What may finally start attracting such tenants to Trenton is a state program passed last year to provide tax incentives to businesses that locate near mass transit. The program provides credits that essentially allow tenants to pay no rent for the first ten years of their lease. “The urban hub tax credit really seals the deal,” said Andrew Carten, Trenton’s planning director. “Now, there’s basically no risk for the tenants because they can move in close to rent-free.”
It was precisely that credit that solidified Brenna’s plans to build the Vista Center. The site close to the station came with other challenges, however. Historically, development in Trenton has taken place near the capitol, about a mile away from the station. Brenna knew that if he wanted to create the kind of Class A office space he envisioned, his building would have to be something special.

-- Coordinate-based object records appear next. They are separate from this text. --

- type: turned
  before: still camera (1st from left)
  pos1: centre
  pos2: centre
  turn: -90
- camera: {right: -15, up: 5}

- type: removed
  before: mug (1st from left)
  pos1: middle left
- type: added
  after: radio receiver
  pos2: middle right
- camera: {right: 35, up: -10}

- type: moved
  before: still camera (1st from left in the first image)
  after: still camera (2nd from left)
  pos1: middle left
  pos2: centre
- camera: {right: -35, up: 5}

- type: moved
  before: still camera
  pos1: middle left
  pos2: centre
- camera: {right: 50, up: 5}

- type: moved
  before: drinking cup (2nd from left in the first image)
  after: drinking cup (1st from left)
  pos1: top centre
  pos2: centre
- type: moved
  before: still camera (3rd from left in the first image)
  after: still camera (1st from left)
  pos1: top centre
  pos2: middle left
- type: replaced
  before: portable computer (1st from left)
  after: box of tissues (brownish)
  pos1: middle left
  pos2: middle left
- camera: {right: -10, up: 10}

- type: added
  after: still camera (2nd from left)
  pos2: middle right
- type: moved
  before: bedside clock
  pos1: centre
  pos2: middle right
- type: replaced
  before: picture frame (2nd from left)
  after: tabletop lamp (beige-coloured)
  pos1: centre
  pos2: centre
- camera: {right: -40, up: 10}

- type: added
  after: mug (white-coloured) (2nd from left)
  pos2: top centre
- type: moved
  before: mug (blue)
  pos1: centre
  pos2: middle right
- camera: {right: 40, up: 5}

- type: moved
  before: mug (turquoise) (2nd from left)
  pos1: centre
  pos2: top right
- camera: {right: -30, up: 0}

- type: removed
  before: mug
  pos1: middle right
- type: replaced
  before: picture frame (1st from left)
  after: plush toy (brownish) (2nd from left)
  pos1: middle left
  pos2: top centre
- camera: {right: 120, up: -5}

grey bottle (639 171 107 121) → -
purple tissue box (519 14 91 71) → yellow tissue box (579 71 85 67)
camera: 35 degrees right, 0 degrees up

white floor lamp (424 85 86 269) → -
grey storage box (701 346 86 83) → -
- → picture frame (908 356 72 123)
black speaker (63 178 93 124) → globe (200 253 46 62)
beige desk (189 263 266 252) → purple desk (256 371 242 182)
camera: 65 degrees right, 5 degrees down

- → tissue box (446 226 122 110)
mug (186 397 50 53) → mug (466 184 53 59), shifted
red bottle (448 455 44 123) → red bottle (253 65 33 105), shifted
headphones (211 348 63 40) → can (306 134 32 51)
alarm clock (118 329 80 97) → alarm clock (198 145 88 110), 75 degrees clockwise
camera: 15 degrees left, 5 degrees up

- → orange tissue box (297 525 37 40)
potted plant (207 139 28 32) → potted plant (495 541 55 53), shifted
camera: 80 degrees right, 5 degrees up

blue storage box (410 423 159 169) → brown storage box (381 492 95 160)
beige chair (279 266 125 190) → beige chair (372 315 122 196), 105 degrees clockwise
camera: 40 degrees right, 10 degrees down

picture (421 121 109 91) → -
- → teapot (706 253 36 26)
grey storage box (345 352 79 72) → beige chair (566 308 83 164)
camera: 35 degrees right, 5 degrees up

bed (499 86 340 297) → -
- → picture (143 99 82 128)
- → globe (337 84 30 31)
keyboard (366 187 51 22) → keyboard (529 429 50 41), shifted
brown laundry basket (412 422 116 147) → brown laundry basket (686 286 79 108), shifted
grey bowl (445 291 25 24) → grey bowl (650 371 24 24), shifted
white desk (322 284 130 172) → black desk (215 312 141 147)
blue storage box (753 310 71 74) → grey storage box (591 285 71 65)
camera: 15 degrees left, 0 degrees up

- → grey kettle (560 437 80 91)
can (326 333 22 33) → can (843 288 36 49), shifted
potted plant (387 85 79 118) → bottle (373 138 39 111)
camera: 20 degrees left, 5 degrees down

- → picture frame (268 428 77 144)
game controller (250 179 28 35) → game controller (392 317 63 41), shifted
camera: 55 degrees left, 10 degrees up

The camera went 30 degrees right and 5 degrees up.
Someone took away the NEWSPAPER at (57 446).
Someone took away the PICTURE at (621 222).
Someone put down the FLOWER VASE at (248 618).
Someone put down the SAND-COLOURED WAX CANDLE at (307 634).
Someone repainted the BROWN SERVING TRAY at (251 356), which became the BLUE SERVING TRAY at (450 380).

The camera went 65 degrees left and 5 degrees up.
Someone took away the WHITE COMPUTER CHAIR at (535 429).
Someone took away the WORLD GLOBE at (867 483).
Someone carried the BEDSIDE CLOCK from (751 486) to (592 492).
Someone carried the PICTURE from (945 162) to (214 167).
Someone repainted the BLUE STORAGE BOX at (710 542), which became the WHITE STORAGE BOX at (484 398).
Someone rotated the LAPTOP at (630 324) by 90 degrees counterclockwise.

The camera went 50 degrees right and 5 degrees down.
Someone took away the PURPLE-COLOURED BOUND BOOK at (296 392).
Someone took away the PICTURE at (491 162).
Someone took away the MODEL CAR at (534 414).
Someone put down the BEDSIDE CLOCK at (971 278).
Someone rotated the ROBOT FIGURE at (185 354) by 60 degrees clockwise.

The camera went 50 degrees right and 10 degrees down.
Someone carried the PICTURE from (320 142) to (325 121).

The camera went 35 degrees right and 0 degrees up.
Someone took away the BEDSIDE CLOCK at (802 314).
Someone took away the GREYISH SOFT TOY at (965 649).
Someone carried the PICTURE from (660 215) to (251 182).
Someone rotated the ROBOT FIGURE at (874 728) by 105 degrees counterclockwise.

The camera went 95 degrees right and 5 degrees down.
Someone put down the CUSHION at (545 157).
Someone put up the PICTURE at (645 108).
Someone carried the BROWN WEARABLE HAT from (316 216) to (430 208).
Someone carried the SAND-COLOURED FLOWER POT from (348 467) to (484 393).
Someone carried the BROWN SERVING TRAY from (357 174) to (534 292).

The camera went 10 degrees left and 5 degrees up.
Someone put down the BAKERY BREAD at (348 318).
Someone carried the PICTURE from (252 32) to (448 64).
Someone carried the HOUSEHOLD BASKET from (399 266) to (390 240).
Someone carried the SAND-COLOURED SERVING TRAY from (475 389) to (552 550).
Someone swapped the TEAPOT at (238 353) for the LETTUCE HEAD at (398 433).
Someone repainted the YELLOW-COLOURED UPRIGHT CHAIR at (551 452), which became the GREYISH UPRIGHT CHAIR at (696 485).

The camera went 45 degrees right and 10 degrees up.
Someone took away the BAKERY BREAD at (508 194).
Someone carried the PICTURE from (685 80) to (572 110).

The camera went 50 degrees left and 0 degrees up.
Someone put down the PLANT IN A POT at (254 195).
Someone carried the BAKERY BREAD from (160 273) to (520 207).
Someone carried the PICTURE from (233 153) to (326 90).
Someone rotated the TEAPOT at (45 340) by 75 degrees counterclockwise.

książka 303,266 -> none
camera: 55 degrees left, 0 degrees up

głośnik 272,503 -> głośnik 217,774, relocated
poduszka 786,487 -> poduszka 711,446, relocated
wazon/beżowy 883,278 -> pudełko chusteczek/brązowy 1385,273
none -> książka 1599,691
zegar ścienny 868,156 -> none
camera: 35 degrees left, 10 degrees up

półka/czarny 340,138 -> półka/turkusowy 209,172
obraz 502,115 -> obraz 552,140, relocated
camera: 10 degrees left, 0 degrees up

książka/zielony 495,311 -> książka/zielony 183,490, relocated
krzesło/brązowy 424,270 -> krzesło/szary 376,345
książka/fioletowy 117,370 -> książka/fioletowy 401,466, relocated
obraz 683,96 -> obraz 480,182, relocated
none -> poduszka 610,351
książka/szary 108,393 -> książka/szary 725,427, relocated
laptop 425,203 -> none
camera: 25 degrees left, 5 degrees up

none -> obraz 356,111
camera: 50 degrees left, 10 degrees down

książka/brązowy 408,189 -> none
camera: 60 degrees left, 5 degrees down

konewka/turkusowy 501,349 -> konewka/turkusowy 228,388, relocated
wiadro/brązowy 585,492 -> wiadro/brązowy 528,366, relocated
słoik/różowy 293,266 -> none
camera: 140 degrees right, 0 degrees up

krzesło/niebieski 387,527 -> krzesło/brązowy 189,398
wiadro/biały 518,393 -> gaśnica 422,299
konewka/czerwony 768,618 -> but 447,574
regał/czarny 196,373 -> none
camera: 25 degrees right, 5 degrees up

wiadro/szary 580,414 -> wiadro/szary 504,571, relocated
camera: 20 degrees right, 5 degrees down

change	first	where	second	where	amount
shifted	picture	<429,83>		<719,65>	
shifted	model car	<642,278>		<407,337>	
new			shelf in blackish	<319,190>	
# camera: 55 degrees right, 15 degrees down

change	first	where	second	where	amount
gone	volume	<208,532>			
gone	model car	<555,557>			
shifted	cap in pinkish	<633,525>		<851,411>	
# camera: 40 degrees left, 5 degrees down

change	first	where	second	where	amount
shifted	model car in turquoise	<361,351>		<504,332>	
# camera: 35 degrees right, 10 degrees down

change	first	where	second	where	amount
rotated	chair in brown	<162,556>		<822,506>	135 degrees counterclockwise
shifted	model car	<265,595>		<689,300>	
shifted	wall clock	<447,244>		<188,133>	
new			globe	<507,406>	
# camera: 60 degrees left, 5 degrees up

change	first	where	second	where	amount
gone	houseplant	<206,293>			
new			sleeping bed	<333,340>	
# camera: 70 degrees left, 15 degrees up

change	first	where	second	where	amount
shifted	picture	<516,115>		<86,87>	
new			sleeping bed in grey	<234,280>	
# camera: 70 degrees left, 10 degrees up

To that end, Brenna is not only planning the city’s tallest building, but also its most sustainable, with the hope of achieving a LEED Platinum rating. Brenna aims to attract tenants with green credentials, or those seeking them. “They become [green] the minute they move into this building,” he said, “and at 60 percent of the cost of other markets.”
While Brenna awaits financing for his project, he’s no longer the only one with big plans. On the opposite side of the station, another local developer, Nexus Properties, is developing One Station Plaza, a 20-story, 500,000-square-foot office complex, and two blocks away, Cranbury-based Matrix Development Group has proposed a mixed-use, midrise complex, including office and residential space. (Calls to those developers were not returned.) Carten, who has seen both projects in public presentations to the city, figures that both are taking a wait-and-see approach based on Brenna’s success.
“Initially, we wanted a new train station to improve the city’s image,” Carten added. “Everyone said, ‘We’ve got to do something about this, we’re the capitol city.’ But now, it’s turned into so much more.”